Comunidade que pega pedras, que exige linchamento, que pede que desça fogo e queime, pode ser uma comunidade inquisitória, mais jamais igreja de Jesus. Ainda mais esquecem do pertinente doutrinamento de Kant em suas máximas que estabelece que o máximo de justiça é o máximo de iniquidade. De fato, a igreja de Cristo não persegue, não se movimenta pela mecânica do ódio e do ressentimento, mas distante disso pelo combustível do amor, da aceitação e da misericórdia.

                 Líderes que pedem a cabeça, concílios que desconstroem biografias se assemelham mais com conciábulos de pequenos hitleres do que pastores da nova aliança. Isso fica explicito na censura que Jesus fez a Tiago e João: “53 Mas não o receberam, porque o aspecto dele era de quem, decisivamente, ia para Jerusalém.  54 Vendo isto, os discípulos Tiago e João perguntaram: Senhor, queres que mandemos descer fogo do céu para os consumir?  55 Jesus, porém, voltando-se os repreendeu e disse: Vós não sabeis de que espírito sois.  56 Pois o Filho do Homem não veio para destruir as almas dos homens, mas para salvá-las. E seguiram para outra aldeia.” (Lc 9.53-56)

Jesus não sonhou com uma comunidade alienada de si mesma e sua real condição diante de Deus (7,9)

            Vejam o processo de absoluta alienação desses acusadores exposto por Jesus. Como homens pecadores poderiam agir daquela forma? Com aquela voracidade? Apenas estando muito alheio a sua condição espiritual de pecador. É inconcebível para uma comunidade que se interpreta continuadora da obra de Jesus um compromisso pré-julgador ou mesmo acusatório a quem quer que seja até mesmo quem se encontre em condição de pecado explicito em semelhança do da mulher adúltera. Por quê? Por que pecadores não possuem legitimidade para julgar pecadores, simplesmente porque não há gradação de pecados. Por isso o mestre da Galiléia pontificou que não deveríamos julgar para não sermos julgados! Contudo, o que vemos nos bastidores, nas esquinas é julgamento sumario sem apelação e clemência, atenuantes ou coisa equivalente mais parecido com um tribunal de exceção!

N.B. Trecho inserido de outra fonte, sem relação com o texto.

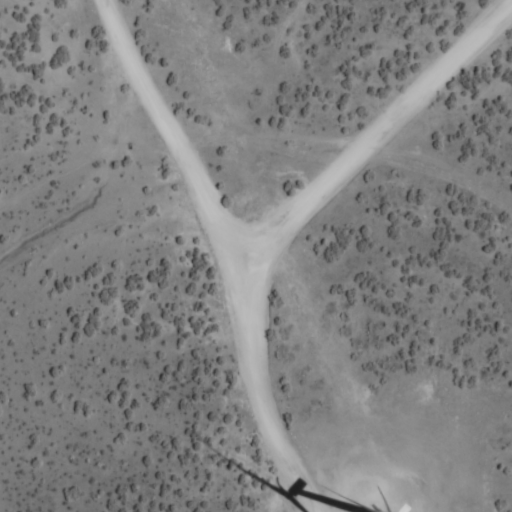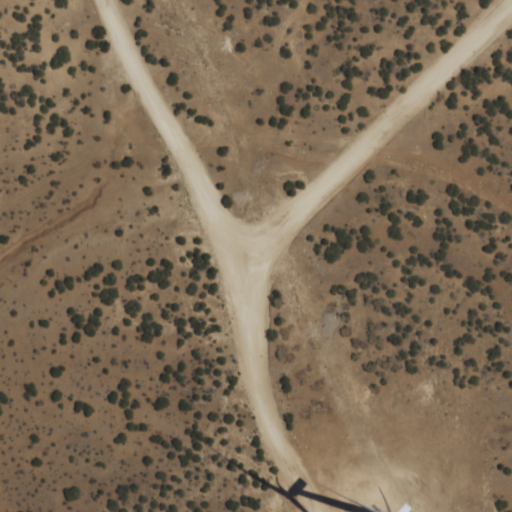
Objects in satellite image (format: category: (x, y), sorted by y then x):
road: (247, 190)
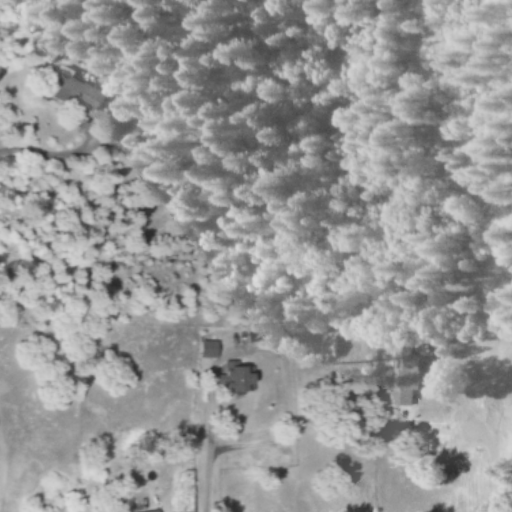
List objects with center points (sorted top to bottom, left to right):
building: (78, 86)
building: (207, 349)
building: (404, 375)
building: (237, 380)
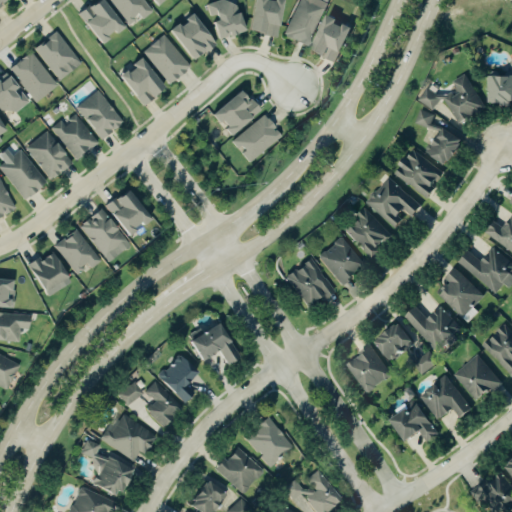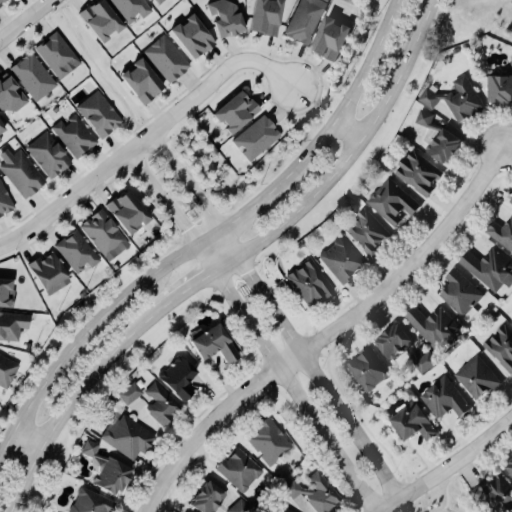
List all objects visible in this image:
building: (164, 2)
building: (4, 3)
building: (134, 9)
building: (274, 18)
road: (26, 20)
building: (108, 21)
building: (231, 21)
building: (310, 21)
building: (200, 39)
building: (339, 40)
building: (57, 55)
building: (61, 57)
building: (170, 60)
building: (34, 77)
building: (143, 82)
building: (498, 90)
building: (499, 91)
building: (10, 95)
building: (457, 100)
building: (232, 112)
building: (97, 115)
building: (424, 119)
road: (349, 129)
building: (72, 136)
road: (147, 138)
building: (254, 139)
building: (439, 144)
building: (442, 147)
building: (46, 155)
building: (19, 173)
building: (418, 173)
building: (416, 174)
road: (187, 182)
road: (164, 199)
building: (4, 202)
building: (390, 203)
building: (391, 203)
building: (510, 203)
building: (511, 206)
building: (124, 213)
building: (365, 233)
building: (364, 234)
building: (501, 234)
building: (501, 234)
building: (101, 236)
road: (209, 239)
building: (75, 252)
building: (338, 261)
road: (230, 262)
building: (337, 262)
building: (486, 269)
building: (489, 269)
building: (47, 275)
building: (306, 283)
building: (305, 284)
building: (5, 294)
building: (456, 295)
building: (459, 296)
building: (11, 326)
building: (431, 327)
building: (434, 328)
road: (323, 337)
building: (391, 342)
building: (209, 343)
building: (391, 343)
building: (213, 344)
building: (501, 348)
building: (500, 349)
building: (423, 364)
road: (310, 365)
building: (367, 370)
building: (6, 371)
building: (366, 371)
building: (178, 378)
road: (289, 378)
building: (176, 379)
building: (475, 379)
building: (477, 379)
building: (130, 393)
building: (128, 394)
building: (442, 400)
building: (444, 400)
building: (161, 405)
building: (153, 406)
building: (410, 424)
building: (411, 424)
road: (33, 434)
building: (126, 437)
building: (128, 438)
building: (266, 442)
building: (266, 443)
building: (87, 449)
road: (447, 466)
building: (509, 468)
building: (508, 469)
building: (236, 471)
building: (235, 472)
building: (104, 474)
building: (105, 475)
building: (311, 493)
building: (309, 495)
building: (493, 495)
building: (496, 495)
building: (204, 498)
building: (204, 499)
building: (87, 502)
building: (89, 502)
building: (238, 507)
building: (273, 509)
building: (279, 509)
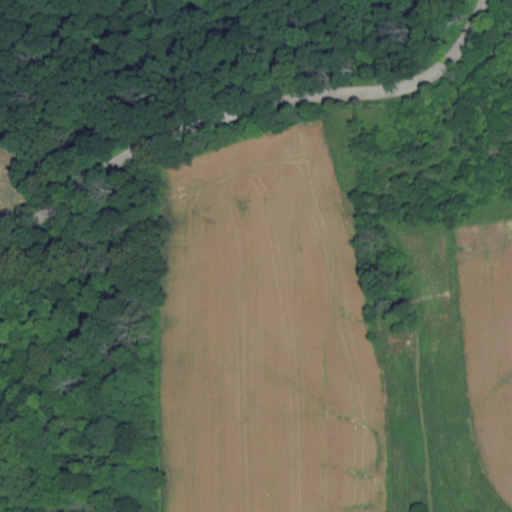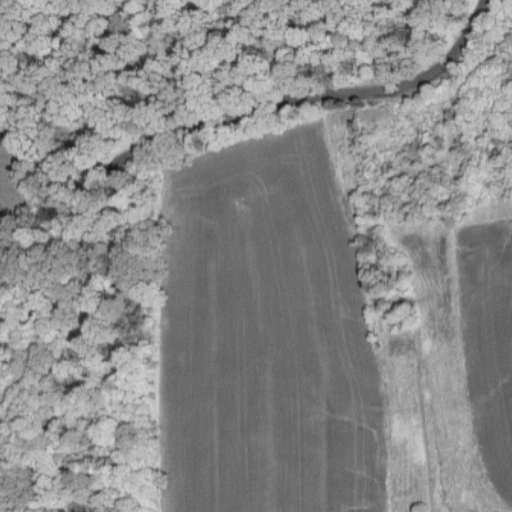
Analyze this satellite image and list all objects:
road: (246, 107)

             Pecado como processo de colisão com a vontade explicitada de Deus constitucionalmente tem a mesma valoração material. O pecado independente de sua repercussão social é como afirmou R.C.Sproul: um ato de traição universal contra Deus. Ou seja, os pecados grosseiros e menos palatável ao gosto público são da mesma natureza essencial que os ‘menores’ e mais socialmente degustativos! Foi o que Cristo demonstrou com a maestria que lhe era peculiar quando disse: “quem não tiver pecado atire a primeira pedra”. Paulo é particularmente claro: “22 justiça de Deus mediante a fé em Jesus Cristo, para todos e sobre todos os que crêem; porque não há distinção,  23 pois todos pecaram e carecem da glória de Deus,” (Rm 3.23).E essa qualidade existencial de não justos ( até porque a justiça que recebemos não é nossa mais de Cristo), por ser pecador onticamente tem uma eficácia vinculativa erga omnes (para todos) sem distinções de qualquer que seja a natureza.

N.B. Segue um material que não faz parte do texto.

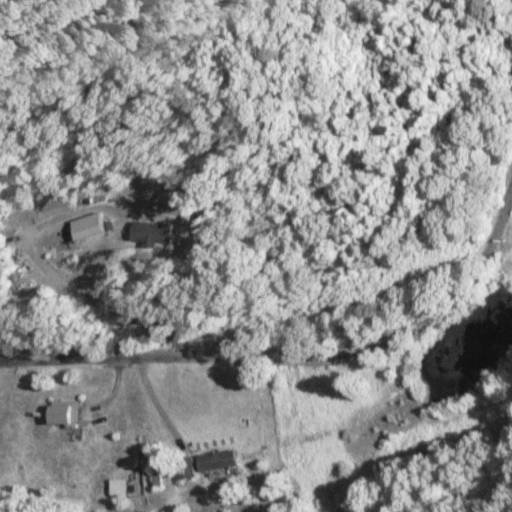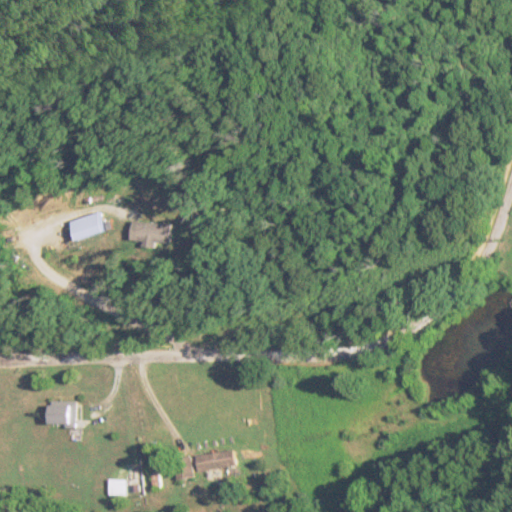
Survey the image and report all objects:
road: (291, 338)
building: (65, 415)
building: (218, 461)
building: (186, 468)
building: (119, 488)
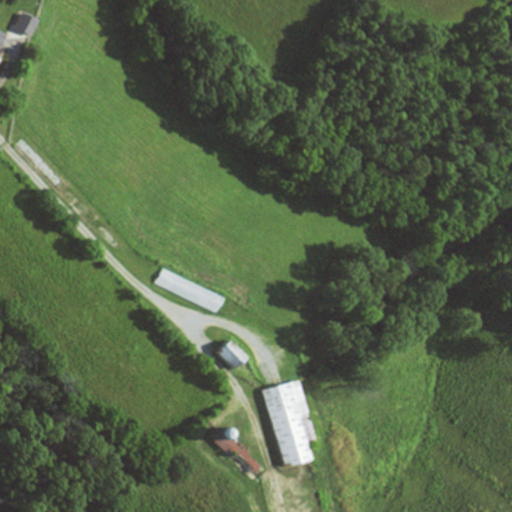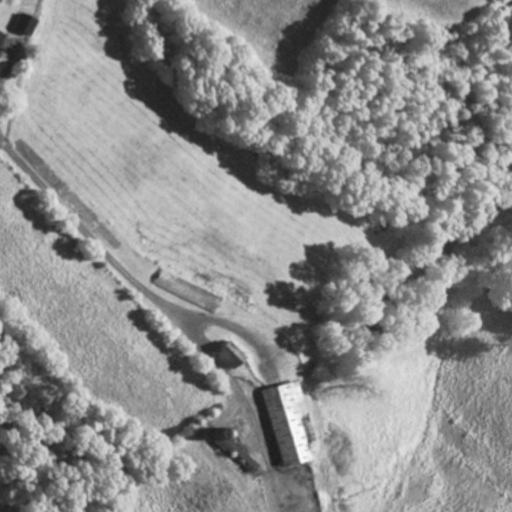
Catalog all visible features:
building: (1, 36)
railway: (415, 255)
building: (187, 290)
building: (230, 355)
building: (288, 422)
railway: (82, 489)
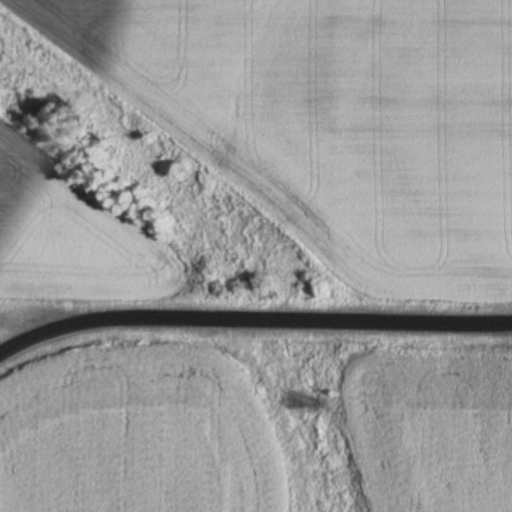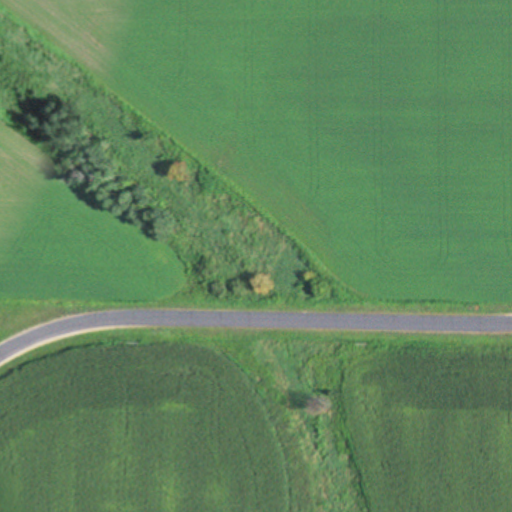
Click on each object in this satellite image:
crop: (254, 155)
road: (252, 313)
crop: (257, 421)
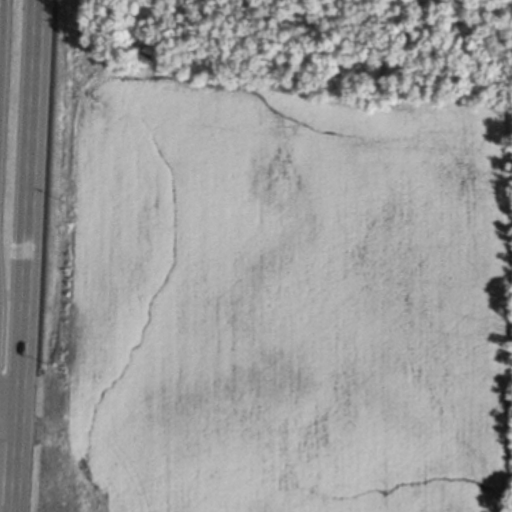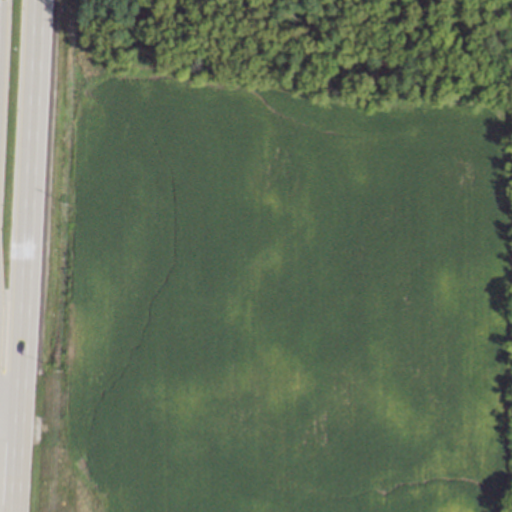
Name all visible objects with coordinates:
road: (26, 255)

            Concluo assentando que muitas comunidades nessa modernidade liquida, se percebe comunidade de Jesus, na verdade estão longe de ser. Esse erro de avaliação é subproduto da tentativa de legitimação por via da tarefa, das realizações, do numerário, da performance, da tradição, do pedigree, dos milagres, sobrenaturalismo, da ortodoxia, enfim. E não pelo que realmente foi divinamente celebrado (e basta prestar verdadeira atenção ao discurso de Jesus), o elemento avaliador per excellece, a pedra de toque inconfundível – as relações com o outro, que é nosso próximo. Pense Nisto!